Work instructions →
Copy the text of every record below character for character, omitting the pictures.

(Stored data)

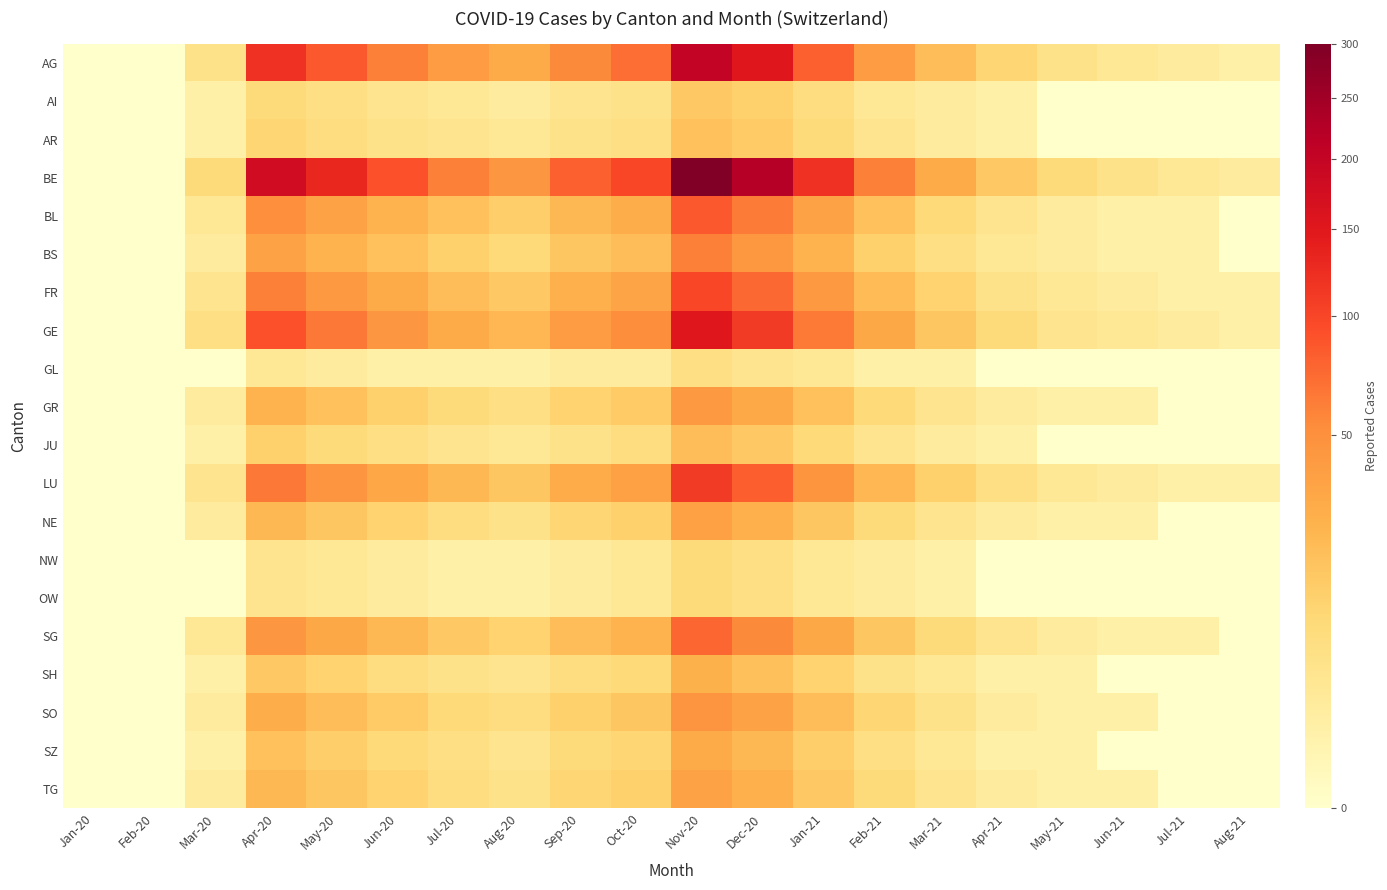

Which series changed the most between Jan-21 and May-21?

BE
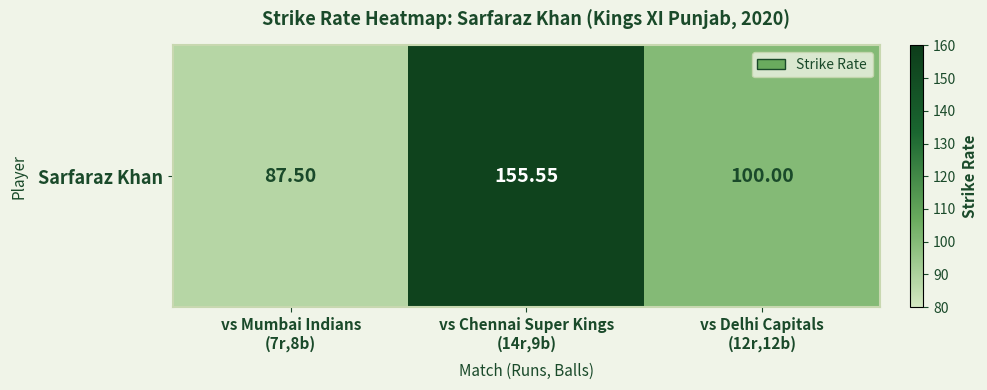

List the labels in order of value, largest first.

vs Chennai Super Kings
(14r,9b), vs Delhi Capitals
(12r,12b), vs Mumbai Indians
(7r,8b)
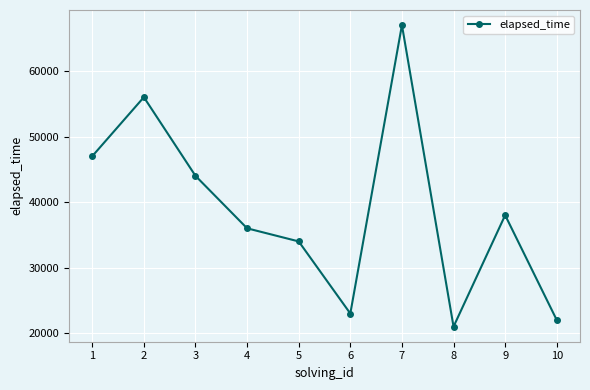

What is the value of the 4th point from the left?

36000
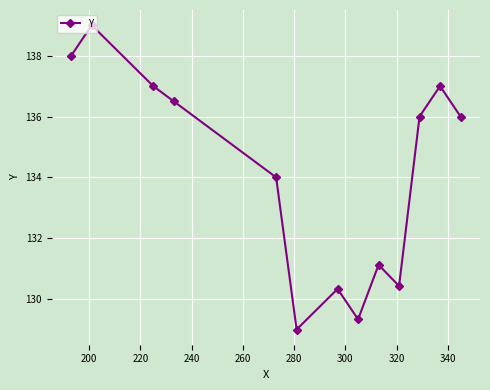

How many points are lower than both their immediate neighbors (excluding endpoints)?

3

Expected output →
Which series changed the most between Jan-21 and May-21?

BE

List the labels in order of value, largest first.

vs Chennai Super Kings
(14r,9b), vs Delhi Capitals
(12r,12b), vs Mumbai Indians
(7r,8b)

What is the value of the 4th point from the left?

36000

How many points are lower than both their immediate neighbors (excluding endpoints)?

3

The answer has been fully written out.